I am having a hard couple of days trying to decide what to do with respect attending to DebConf in Argentina. Nothing new on planet, I know. I could buy my flights for about 1150 euros now. And that is only the flights, the travel expenses are more than that.
The reasons that do not motivate too much to buy the tickets at this moment are:
- I do not think I will get sponsorship (I am above position 20 in the queue) and since I would have to take the month off at work, that will mean a month without income as well.
- The looooooong trip, my "cheap" flights are via Uruguay with a duration of about 30 hours. Then when you arrive to Buenos Aires, go to Mar de Plata, that is about 6 hours trip. By the way, a trip that costs \~ 37 euros extra. And I do not think somebody else will take the same flights, so it will be boooooring too :(
- Due a lot of people not getting sponsorship and DebConf being so far for most of Debian contributors, I am expecting a smaller and more familiar DebConf.
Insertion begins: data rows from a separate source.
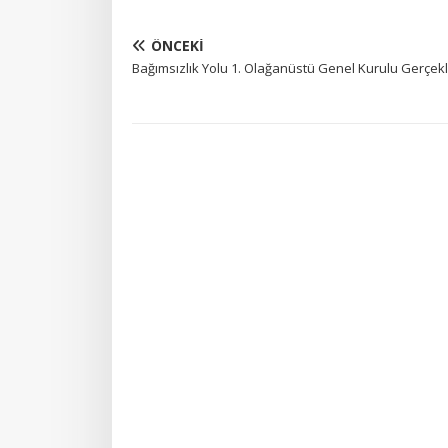
ÖNCEKI
Bağımsızlık Yolu 1. Olağanüstü Genel Kurulu Gerçekl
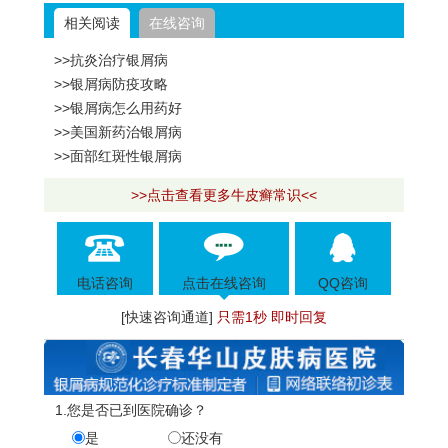
相关阅读
在线咨询
>>抗炎治疗银屑病
>>银屑病防疫攻略
>>银屑病怎么用药好
>>美国新药治银屑病
>>面部红斑性银屑病
>>点击查看更多牛皮癣常识<<
电话咨询
点击在线咨询
QQ咨询
[快速咨询通道]
只需1秒 即时回复
1.您是否已到医院确诊？
是
还没有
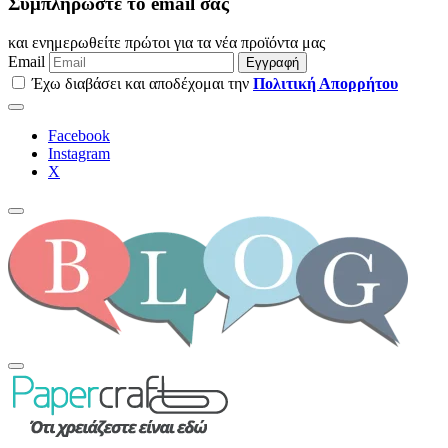
Συμπληρώστε το email σας
και ενημερωθείτε πρώτοι για τα νέα προϊόντα μας
Email
Εγγραφή
Έχω διαβάσει και αποδέχομαι την
Πολιτική Απορρήτου
Facebook
Instagram
Χ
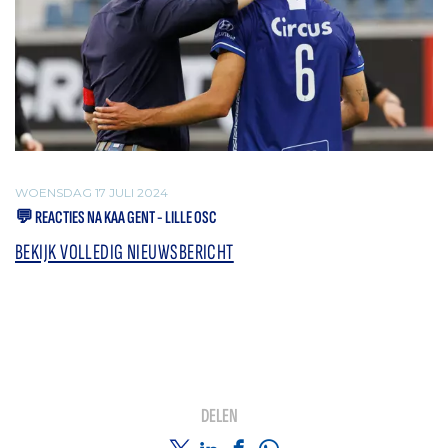
WOENSDAG 17 JULI 2024
💬 REACTIES NA KAA GENT - LILLE OSC
BEKIJK VOLLEDIG NIEUWSBERICHT
DELEN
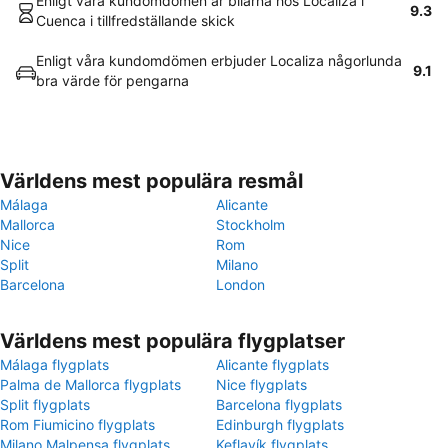
Enligt våra kundomdömen är bilarna hos Localiza i
9.3
Cuenca i tillfredställande skick
Enligt våra kundomdömen erbjuder Localiza någorlunda
9.1
bra värde för pengarna
Världens mest populära resmål
Málaga
Alicante
Mallorca
Stockholm
Nice
Rom
Split
Milano
Barcelona
London
Världens mest populära flygplatser
Málaga flygplats
Alicante flygplats
Palma de Mallorca flygplats
Nice flygplats
Split flygplats
Barcelona flygplats
Rom Fiumicino flygplats
Edinburgh flygplats
Milano Malpensa flygplats
Keflavík flygplats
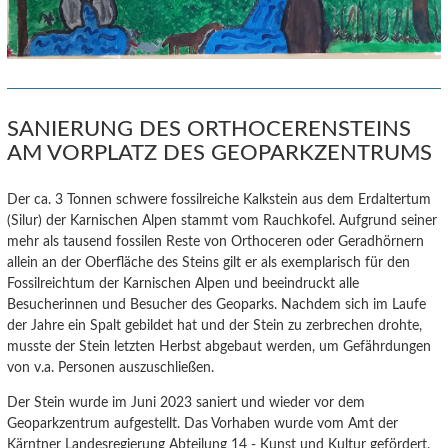
SANIERUNG DES ORTHOCERENSTEINS
AM VORPLATZ DES GEOPARKZENTRUMS
Der ca. 3 Tonnen schwere fossilreiche Kalkstein aus dem Erdaltertum
(Silur) der Karnischen Alpen stammt vom Rauchkofel.
Aufgrund seiner
mehr als tausend fossilen Reste von Orthoceren oder Geradhörnern
allein an der Oberfläche des Steins gilt er als exemplarisch für den
Fossilreichtum der Karnischen Alpen und beeindruckt alle
Besucherinnen und Besucher des Geoparks. Nachdem sich im Laufe
der Jahre ein Spalt gebildet hat und der Stein zu zerbrechen drohte,
musste der Stein letzten Herbst abgebaut werden, um Gefährdungen
von v.a. Personen auszuschließen.
Der Stein wurde im Juni 2023 saniert und wieder vor dem
Geoparkzentrum aufgestellt. Das Vorhaben wurde vom Amt der
Kärntner Landesregierung Abteilung 14 - Kunst und Kultur gefördert.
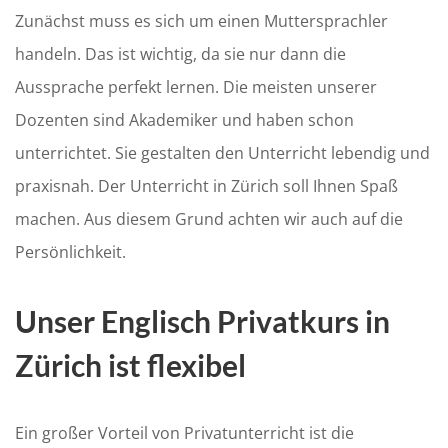
Zunächst muss es sich um einen Muttersprachler
handeln. Das ist wichtig, da sie nur dann die
Aussprache perfekt lernen. Die meisten unserer
Dozenten sind Akademiker und haben schon
unterrichtet. Sie gestalten den Unterricht lebendig und
praxisnah. Der Unterricht in Zürich soll Ihnen Spaß
machen. Aus diesem Grund achten wir auch auf die
Persönlichkeit.
Unser Englisch Privatkurs in
Zürich ist flexibel
Ein großer Vorteil von Privatunterricht ist die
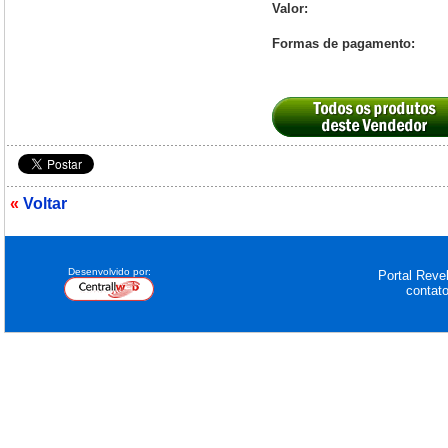
Valor:
Formas de pagamento:
«
Voltar
Desenvolvido por:
Portal Revel
contat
One of the key points of DebConf is meeting the people you work with, and I would be the only member of the KDE team (it is true we are a small team, but yet...), and similar with another teams.
The current budget of DebConf basically does not have spare money for
sponsoring travel, so far the money we got from the sponsors is just for
covering the basic stuff we need for the conference: venue and lodging.
This is not a fault at all of the debconf team, actually we are lucky
this year we have a more experienced team that in the previous years
(key people have been involved in Debconf for years now) and they are
acting very professionally. It is the effect of both: DebConf in
Argentina being more expensive than expected and getting more money from
sponsors. We clearly need more sponsors, and then is where the bit "We
(as a project) suck at marketing" enters.
*sigh*
I'm going to ground myself working in KDE stuff for the next couple of days to avoid thinking about this.